The first of these exotic (read invasive) birds arrived in Colorado in the mid-nineties, and twenty years later they now inhabit all 64 counties, with a recent Christmas Bird Count total of almost 20,000 individuals. Purist birders despair, hunters revel, and me, I just think about how fast our world is changing, how many species are going extinct, how arbitrary some of our values are, and how glad I am to have any doves at all in my yard. I don’t feel as tolerant of invasive exotic plant species, however, like cheatgrass, whitetop, tumbleweed… that list goes on and on, and is the bane of any gardener’s existence.
May just may be the sweetest month here. Mountain bluebirds perch on fenceposts, swooping on grasshoppers; house finches nesting in the gutter over the front door fledge in the dead juniper, and magpie babies squawk from their high nest north of the house.
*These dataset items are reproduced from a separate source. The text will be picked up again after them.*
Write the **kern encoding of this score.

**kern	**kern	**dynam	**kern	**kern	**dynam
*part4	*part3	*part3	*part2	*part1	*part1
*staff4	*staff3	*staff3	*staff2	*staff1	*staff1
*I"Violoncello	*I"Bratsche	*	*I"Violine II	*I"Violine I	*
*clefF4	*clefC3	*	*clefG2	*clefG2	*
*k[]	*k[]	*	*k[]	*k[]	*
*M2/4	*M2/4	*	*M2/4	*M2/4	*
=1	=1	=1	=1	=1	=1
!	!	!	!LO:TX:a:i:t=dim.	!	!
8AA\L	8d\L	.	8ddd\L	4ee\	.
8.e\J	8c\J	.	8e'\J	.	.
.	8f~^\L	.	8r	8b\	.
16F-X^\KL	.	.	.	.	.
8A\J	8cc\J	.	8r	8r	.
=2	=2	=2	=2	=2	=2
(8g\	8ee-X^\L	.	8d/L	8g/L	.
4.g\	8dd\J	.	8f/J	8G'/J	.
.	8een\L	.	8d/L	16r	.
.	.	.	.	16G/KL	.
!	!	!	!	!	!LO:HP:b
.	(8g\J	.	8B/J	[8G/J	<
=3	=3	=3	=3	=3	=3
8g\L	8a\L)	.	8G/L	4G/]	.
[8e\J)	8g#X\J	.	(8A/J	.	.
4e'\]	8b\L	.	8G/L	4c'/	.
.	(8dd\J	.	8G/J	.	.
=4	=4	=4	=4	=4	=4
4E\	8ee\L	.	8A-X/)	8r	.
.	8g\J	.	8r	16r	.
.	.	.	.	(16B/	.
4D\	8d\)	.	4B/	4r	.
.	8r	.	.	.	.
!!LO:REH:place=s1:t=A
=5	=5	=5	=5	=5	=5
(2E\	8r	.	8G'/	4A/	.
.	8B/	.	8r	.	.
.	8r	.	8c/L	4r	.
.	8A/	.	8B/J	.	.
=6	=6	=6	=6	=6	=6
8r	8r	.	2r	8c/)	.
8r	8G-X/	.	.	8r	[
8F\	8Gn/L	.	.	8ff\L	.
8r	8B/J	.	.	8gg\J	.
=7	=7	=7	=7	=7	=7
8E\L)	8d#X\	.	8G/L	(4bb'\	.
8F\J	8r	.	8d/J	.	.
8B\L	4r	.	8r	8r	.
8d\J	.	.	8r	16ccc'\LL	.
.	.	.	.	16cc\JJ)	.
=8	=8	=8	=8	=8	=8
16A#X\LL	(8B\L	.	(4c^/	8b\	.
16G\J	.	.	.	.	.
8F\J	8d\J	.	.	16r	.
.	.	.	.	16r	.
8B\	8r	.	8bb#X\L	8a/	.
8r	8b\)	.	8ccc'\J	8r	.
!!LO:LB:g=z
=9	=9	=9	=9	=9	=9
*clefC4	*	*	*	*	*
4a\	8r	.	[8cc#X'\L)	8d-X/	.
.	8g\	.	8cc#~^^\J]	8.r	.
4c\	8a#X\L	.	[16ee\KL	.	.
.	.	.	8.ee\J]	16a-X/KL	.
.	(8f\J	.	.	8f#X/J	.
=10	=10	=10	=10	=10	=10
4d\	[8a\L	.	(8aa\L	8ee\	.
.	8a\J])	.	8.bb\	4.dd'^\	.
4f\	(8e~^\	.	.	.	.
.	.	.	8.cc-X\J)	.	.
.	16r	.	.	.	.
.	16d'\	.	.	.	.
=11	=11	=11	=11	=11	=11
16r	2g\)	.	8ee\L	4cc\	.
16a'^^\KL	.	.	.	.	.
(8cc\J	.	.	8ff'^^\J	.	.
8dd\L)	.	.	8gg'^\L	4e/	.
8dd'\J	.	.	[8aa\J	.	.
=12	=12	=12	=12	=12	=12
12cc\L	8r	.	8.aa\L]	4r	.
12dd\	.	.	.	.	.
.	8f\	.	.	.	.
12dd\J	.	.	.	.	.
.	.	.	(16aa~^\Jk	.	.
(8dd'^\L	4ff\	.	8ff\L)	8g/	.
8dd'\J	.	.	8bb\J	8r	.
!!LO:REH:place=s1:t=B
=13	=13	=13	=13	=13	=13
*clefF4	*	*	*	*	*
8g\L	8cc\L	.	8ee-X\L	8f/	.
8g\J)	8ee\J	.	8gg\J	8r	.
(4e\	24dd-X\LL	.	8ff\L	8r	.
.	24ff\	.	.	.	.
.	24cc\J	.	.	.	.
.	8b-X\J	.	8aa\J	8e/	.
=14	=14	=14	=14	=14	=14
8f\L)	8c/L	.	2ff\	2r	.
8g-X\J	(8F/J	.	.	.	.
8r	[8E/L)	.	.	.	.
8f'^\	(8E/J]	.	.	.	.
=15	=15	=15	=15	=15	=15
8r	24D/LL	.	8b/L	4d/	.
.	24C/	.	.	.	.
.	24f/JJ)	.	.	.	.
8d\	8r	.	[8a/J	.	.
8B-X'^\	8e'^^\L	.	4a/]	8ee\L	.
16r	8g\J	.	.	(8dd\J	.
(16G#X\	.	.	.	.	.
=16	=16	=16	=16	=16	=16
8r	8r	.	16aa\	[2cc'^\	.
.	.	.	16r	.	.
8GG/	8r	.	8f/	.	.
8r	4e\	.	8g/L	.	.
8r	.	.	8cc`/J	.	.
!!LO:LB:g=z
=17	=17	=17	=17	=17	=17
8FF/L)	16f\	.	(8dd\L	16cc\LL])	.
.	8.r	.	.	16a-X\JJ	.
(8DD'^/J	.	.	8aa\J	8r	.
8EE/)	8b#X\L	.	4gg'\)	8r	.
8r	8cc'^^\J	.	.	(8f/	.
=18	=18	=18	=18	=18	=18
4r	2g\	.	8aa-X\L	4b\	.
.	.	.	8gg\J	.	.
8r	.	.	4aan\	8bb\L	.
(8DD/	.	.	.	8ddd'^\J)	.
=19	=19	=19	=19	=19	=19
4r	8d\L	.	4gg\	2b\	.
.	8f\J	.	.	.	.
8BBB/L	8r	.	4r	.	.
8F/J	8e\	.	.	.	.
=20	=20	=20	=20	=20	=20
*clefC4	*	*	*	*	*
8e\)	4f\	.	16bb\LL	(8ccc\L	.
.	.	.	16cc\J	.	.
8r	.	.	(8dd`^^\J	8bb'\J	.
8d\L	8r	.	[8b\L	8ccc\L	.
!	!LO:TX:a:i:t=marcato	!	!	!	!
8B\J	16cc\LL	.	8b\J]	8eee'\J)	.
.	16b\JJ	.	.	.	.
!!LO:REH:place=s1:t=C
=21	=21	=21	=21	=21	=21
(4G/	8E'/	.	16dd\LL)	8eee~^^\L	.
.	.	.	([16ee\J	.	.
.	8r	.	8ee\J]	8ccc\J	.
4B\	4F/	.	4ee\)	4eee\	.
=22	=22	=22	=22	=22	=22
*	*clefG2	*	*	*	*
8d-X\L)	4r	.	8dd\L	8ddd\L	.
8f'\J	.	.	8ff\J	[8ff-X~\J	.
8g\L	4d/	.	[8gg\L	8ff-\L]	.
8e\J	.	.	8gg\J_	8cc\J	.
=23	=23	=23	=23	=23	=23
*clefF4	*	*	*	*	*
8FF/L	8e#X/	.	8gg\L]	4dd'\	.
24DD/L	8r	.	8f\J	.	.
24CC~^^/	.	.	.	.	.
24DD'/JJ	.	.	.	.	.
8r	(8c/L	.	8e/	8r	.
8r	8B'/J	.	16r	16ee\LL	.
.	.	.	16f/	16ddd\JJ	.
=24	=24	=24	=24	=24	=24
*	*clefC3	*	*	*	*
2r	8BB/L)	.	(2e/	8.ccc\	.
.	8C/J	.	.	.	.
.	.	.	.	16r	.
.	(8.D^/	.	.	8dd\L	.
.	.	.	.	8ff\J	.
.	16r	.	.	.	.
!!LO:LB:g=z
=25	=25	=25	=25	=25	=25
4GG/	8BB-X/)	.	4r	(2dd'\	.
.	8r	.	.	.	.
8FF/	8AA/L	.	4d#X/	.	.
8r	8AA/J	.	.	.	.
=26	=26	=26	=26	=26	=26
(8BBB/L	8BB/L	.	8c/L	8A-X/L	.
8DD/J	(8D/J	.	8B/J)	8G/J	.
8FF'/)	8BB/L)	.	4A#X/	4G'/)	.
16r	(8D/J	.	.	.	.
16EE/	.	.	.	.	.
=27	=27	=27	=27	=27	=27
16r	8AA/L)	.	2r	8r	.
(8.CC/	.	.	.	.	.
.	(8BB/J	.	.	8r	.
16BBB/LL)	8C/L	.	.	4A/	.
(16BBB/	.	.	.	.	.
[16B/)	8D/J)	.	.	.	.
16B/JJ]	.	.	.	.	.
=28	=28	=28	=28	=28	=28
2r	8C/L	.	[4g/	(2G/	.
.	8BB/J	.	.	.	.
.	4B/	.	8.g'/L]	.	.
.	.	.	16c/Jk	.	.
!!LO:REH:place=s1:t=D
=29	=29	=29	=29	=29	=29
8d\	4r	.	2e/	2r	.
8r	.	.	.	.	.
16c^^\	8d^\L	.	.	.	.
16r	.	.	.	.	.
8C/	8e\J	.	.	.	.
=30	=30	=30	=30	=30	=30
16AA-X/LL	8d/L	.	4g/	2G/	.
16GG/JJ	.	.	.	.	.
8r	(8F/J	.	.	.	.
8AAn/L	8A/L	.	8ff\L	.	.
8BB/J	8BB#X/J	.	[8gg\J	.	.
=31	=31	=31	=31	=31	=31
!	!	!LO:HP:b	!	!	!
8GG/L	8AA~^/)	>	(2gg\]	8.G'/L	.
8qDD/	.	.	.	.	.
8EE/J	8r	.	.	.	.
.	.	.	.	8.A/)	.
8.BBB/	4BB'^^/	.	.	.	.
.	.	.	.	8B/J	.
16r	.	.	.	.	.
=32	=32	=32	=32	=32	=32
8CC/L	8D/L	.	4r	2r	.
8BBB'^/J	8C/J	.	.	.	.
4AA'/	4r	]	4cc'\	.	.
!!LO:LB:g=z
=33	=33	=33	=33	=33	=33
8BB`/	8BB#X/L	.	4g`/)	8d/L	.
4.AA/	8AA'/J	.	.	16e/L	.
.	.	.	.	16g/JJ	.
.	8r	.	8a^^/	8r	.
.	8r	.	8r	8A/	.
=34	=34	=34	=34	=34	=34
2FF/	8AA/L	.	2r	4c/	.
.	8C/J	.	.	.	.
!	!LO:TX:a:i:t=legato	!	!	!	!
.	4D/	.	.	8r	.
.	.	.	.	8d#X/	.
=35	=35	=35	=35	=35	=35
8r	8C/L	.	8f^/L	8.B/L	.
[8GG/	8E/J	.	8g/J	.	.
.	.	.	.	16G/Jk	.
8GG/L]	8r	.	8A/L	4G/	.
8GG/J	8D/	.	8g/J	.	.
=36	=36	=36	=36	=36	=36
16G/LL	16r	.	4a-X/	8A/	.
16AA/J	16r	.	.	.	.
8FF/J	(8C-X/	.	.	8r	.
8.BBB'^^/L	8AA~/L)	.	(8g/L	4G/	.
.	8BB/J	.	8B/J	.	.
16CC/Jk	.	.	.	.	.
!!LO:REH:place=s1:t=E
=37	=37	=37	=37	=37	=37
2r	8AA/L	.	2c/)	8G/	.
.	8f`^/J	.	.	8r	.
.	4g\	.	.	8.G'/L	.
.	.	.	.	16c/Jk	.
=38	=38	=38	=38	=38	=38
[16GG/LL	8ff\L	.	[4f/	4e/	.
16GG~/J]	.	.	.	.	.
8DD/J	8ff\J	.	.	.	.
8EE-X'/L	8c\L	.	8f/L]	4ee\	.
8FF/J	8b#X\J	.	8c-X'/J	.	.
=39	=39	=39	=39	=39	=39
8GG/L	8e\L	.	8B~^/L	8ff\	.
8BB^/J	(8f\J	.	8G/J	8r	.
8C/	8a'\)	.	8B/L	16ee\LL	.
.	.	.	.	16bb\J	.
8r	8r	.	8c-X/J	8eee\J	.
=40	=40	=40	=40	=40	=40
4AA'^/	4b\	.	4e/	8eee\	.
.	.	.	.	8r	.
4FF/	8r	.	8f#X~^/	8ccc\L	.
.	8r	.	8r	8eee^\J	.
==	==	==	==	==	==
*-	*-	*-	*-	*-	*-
From inside yesterday I watched a fragile house wren flap its new wings like a butterfly, and got outside just in time to see the last one leave the nest in the adobe wall. Black-chinned hummingbirds court and feed in the yard. A large black and yellow bumblebee as big as my whole thumb circles the lilacs and leaves, a small fast hawk flaps and glides across the flat bright sky on this unusually cloudy humid day with no chance of rain.
It looks like I’ll have peaches and apples this year, as those trees transition from bloom to fruit. The mingled scents of newly flowering trees waft through the yard and into the house through open doors. I’ve stood with my face in the crabapple tree inhaling deeply, watching bees, who scatter if I exhale without turning my head away. Honeybees don’t like carbon dioxide, and who can blame them.
I can capture all the photographs and video and audio I could store and more, and never capture the scent of these flowering trees, this luscious pink crabapple, this effulgent lilac, or last month the almond tree at night. The fragrance seems to pulse, as though the trees themselves inhale and exhale at their own extended respiratory rate, slower than we notice, mostly. Certain times of days the bees will flock to one or another.
My bumblebee anxiety has dissolved even further this past week, with scores of them on Nepeta, Ajuga, and the mind-bending lilac, another tree that’s never been more full of flower and fragrance. I sit with it an hour a day all told this time of year if I can, breathing its cleansing, intoxicating scent. So moved by its power over me, I sought lilac essential oil online with mixed and disappointing results. Many sources say essential oil can’t be derived from lilac for various reasons, and there are many brands of lilac ‘fragrance’ oil for sale, but I did find a few sites with directions for infusing lilac flowers in oil or water.
So I’ve ordered a bottle of grapeseed oil, and trust the deep purple lilacs on the north side of the lilac patch will be in perfect bloom by the time it arrives. Meanwhile, I’ll make lilac scones again this weekend. Last year Chef Gabrielle and I candied lilac flowers, and that was a lot of work for a lovely but minuscule result. The lilac scones provided much more gratification for significantly less work. The lilac, by the way, is also a non-native species, though not aggressive enough to be considered a weed…
In other spring food news, I’m set for the next few weeks for my greens intake. I made a dandelion smoothie for breakfast the other day, with apple, flaxseed, nuts, yogurt, blueberries, and ginger root. Yum! There’s a nearly infinite supply of dandelions to share with the bees, and Biko the tortoise who relishes both flowers and leaves.